Upon taking up his role as CIO at the Australian Nuclear Science and Technology Organisation (ANSTO) in October 2006, Michael Beckett was faced with a major image problem.
Within ANSTO, the perception of IT was that of a ‘can’t do’ organisation, known for being unresponsive and an inhibitor to the business, according to Beckett, who presented this week on ANSTO's ITIL deployment at the SAP Australian User Group conference.
“The perception from customers, users and the business was that we didn’t deliver value, the help and support they needed, or the reliability of the services,” he says. “IT was seen as a barrier, so we had to initiate cultural change so that when the business came to IT it didn’t say no. Instead it finds a way to support the business, get what you need done, while still respecting the rules we have.”

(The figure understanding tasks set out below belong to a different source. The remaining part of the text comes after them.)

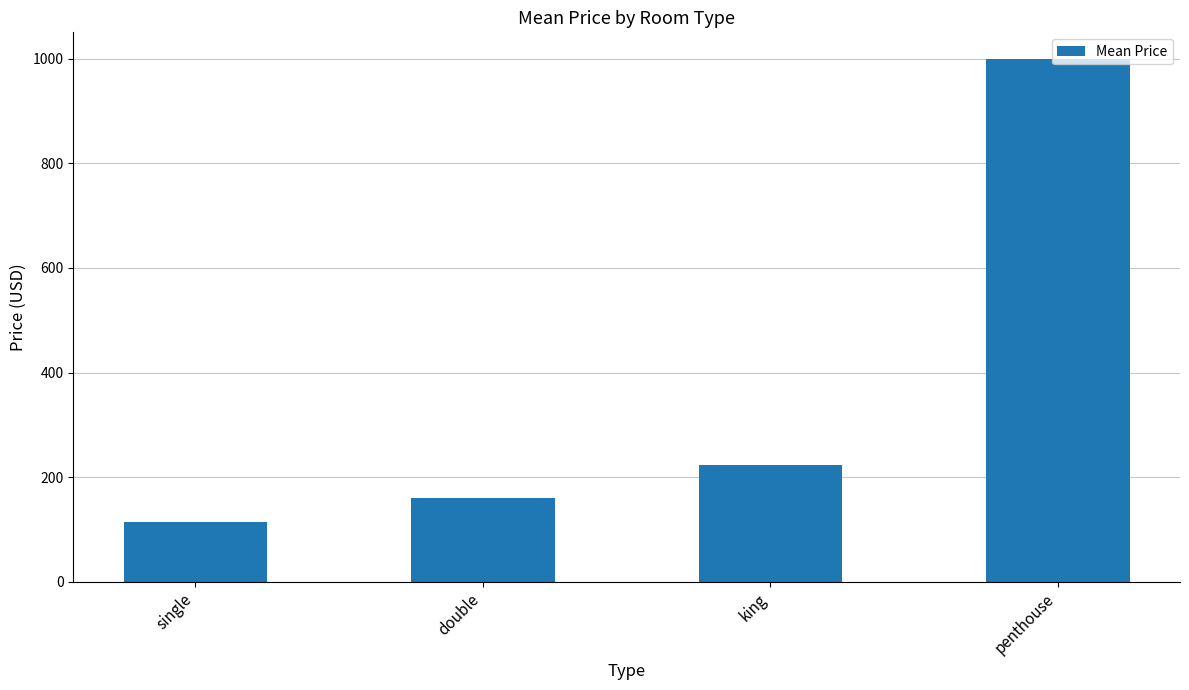

What is the maximum value shown in the chart?

1000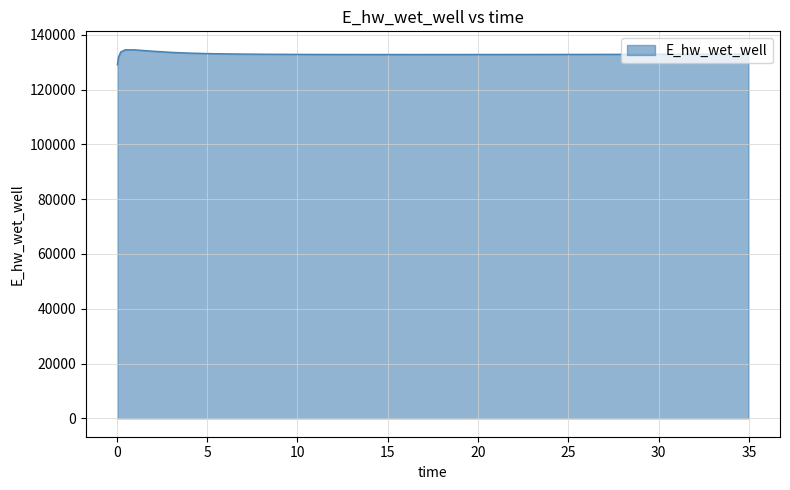

What is the difference between the maximum and minimum values?

5503.3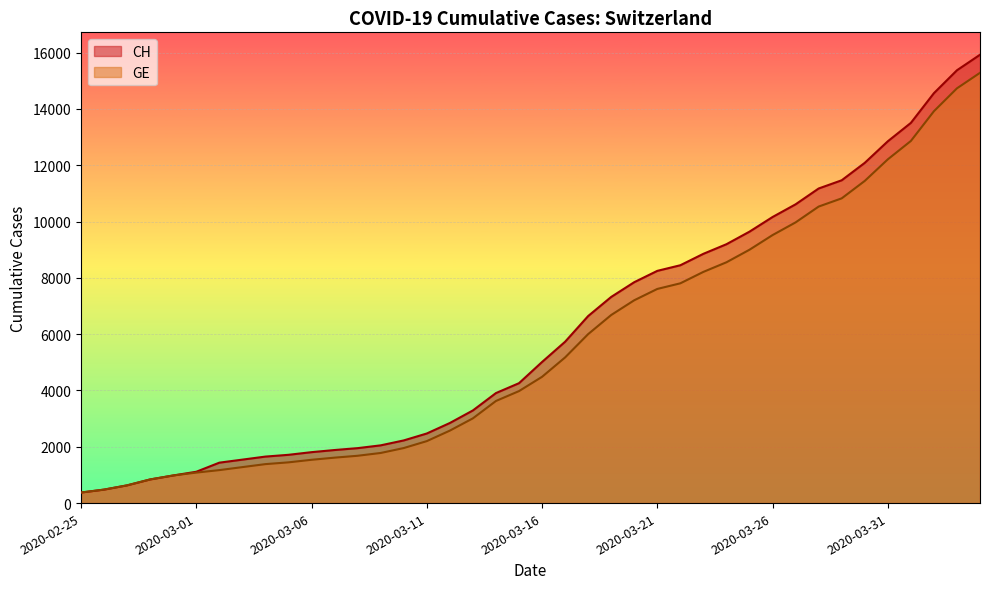

True or false: CH has a value of 981 at 2020-02-29.

True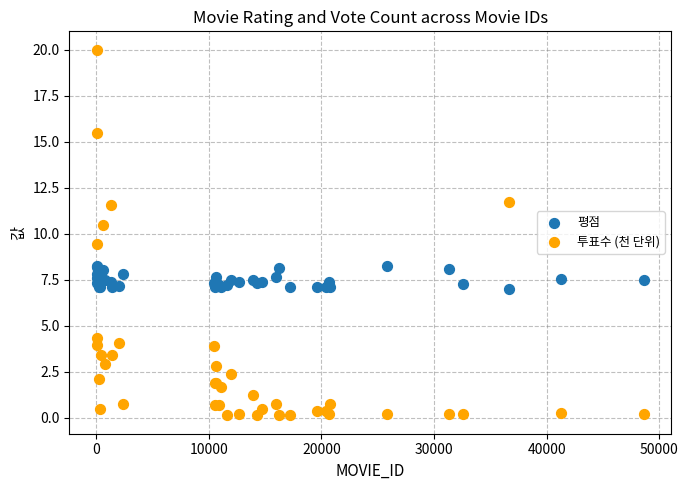

Which series has the widest spread of Y values?

투표수 (천 단위)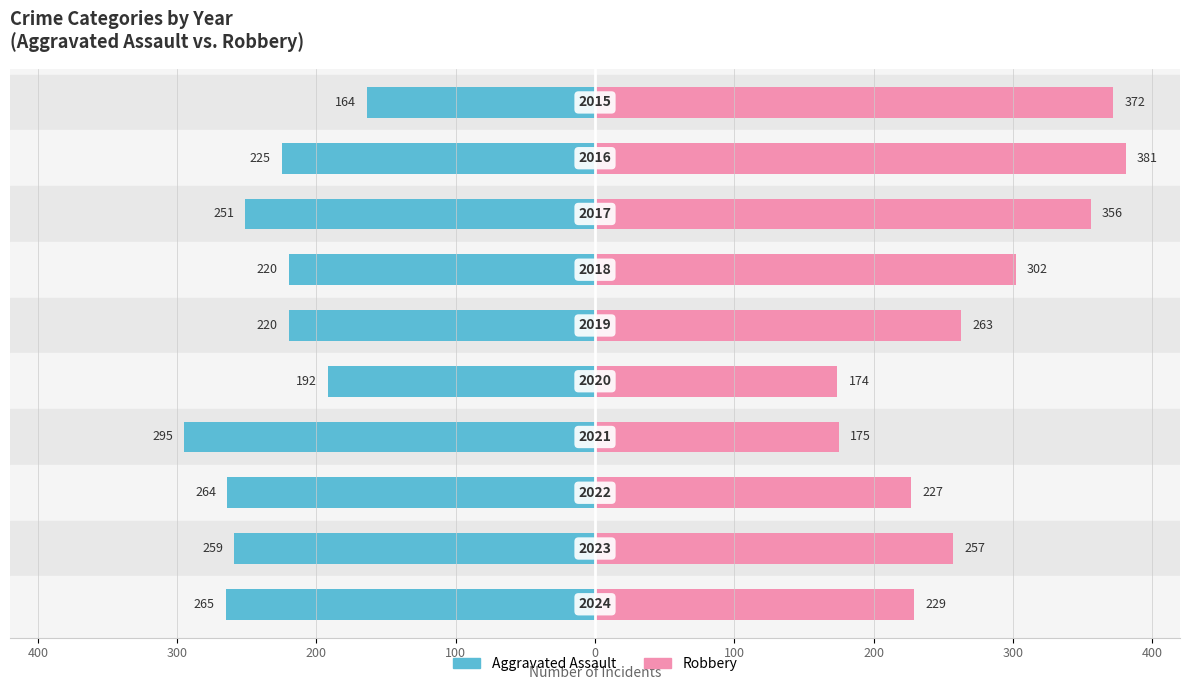

Count the number of categories in the chart.

10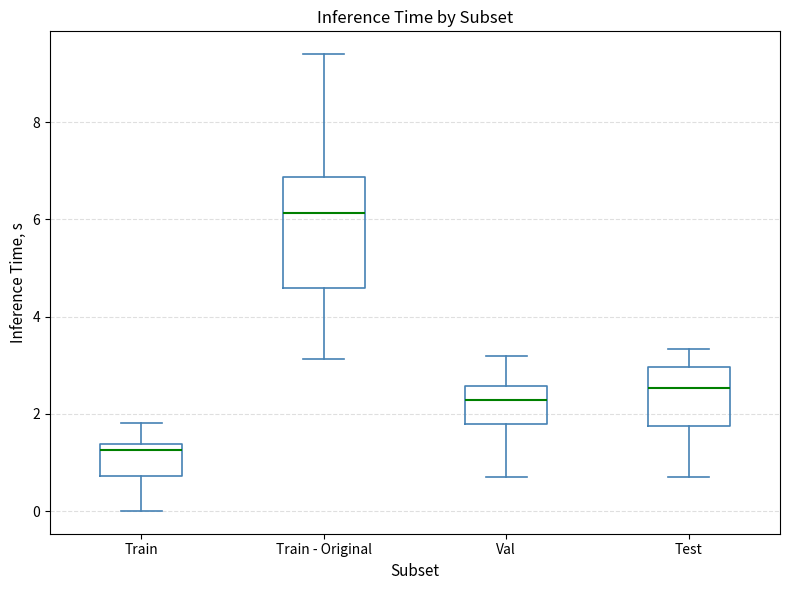

Reading left to right, read every box against the y-axis: the position of its median line, the range the box covers, and the ends of its whiskers. The values are not printed on the chart, so give them approximately, as read against the axis.

Train: median 1.2, box 0.8 to 1.4, whiskers 0.0 to 1.8
Train - Original: median 6.2, box 4.6 to 6.8, whiskers 3.2 to 9.4
Val: median 2.2, box 1.8 to 2.6, whiskers 0.8 to 3.2
Test: median 2.6, box 1.8 to 3.0, whiskers 0.8 to 3.4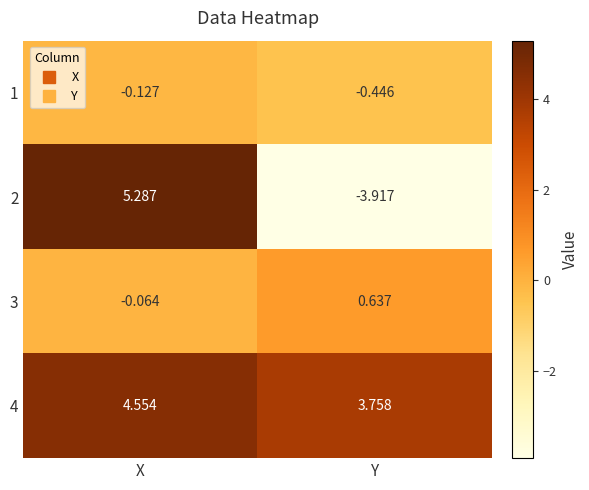

Which series has the widest spread of values?

2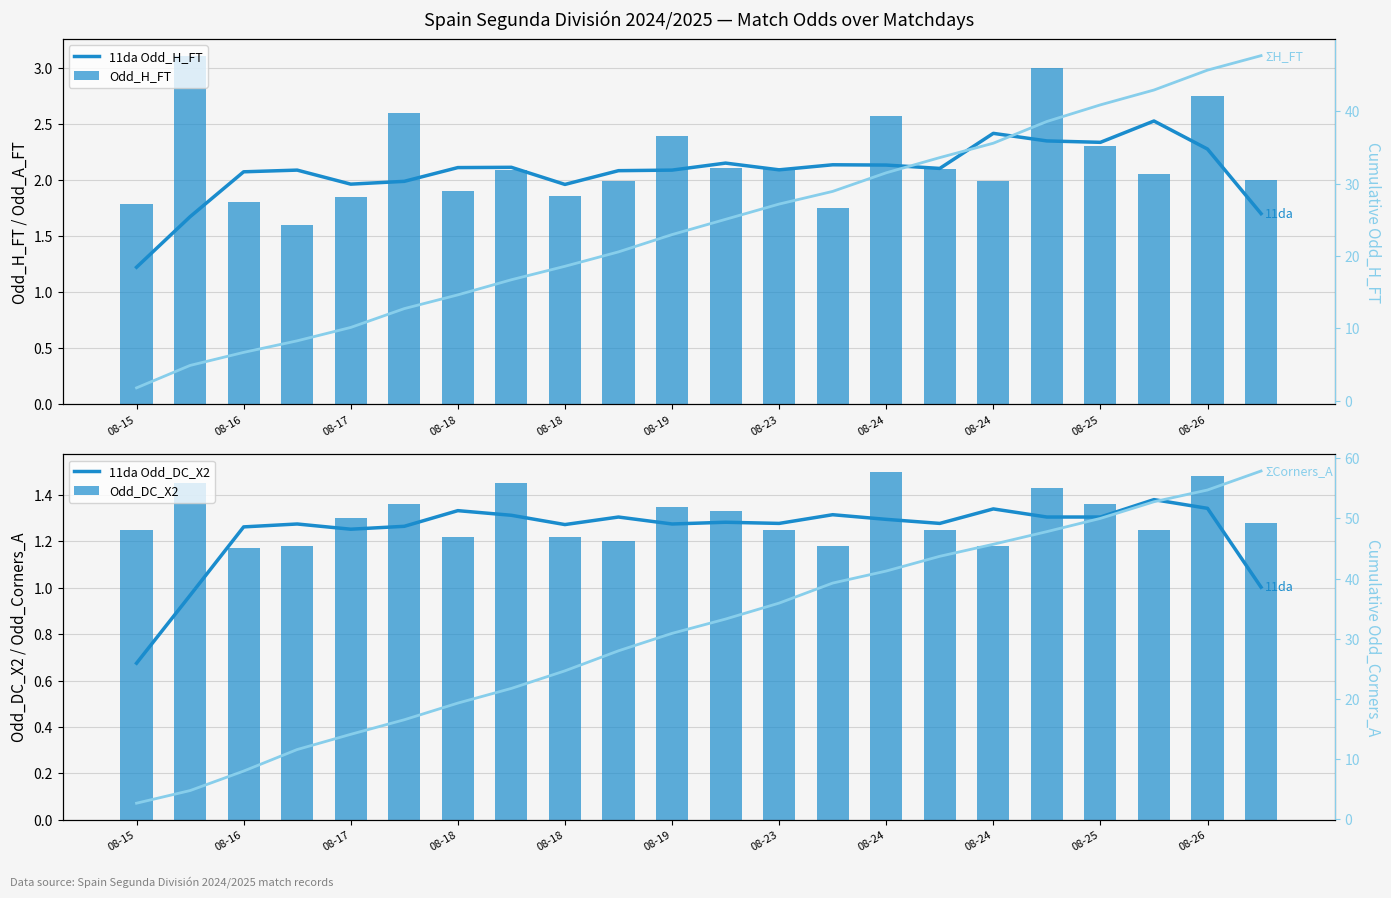

Is the value of Odd_DC_X2 at 08-15 greater than the value of 11da Odd_H_FT at 13?

No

Turning IT around required a framework, specifically an Information Technology Infrastructure Library (ITIL) framework, to bring about positive change.
Since deploying ITIL, the organisation’s 80/20 ratio of maintenance/innovation IT spend has been reworked to get close to 60/40 -- with the prospect of an even better ratio in the future.
“Two years later I now have a cap-ex book worth $25 million I’m working my way through,” he says. “Management now wants us to deliver very large scale transformation projects.”
These include an SAP upgrade to facilitate end-to-end business processes automation, a business-wide network restructure to move to a private cloud-based environment for its 1000-plus users, and a fleet management approach to manage IT refreshes to ease the operational costs of its systems.
“We’re also looking to strategically mange 40-50 years of scientific data, 70 years of medical data, as well as the tacit knowledge of what’s in our research staff’s head, so a knowledge management project is also a priority,” Beckett says.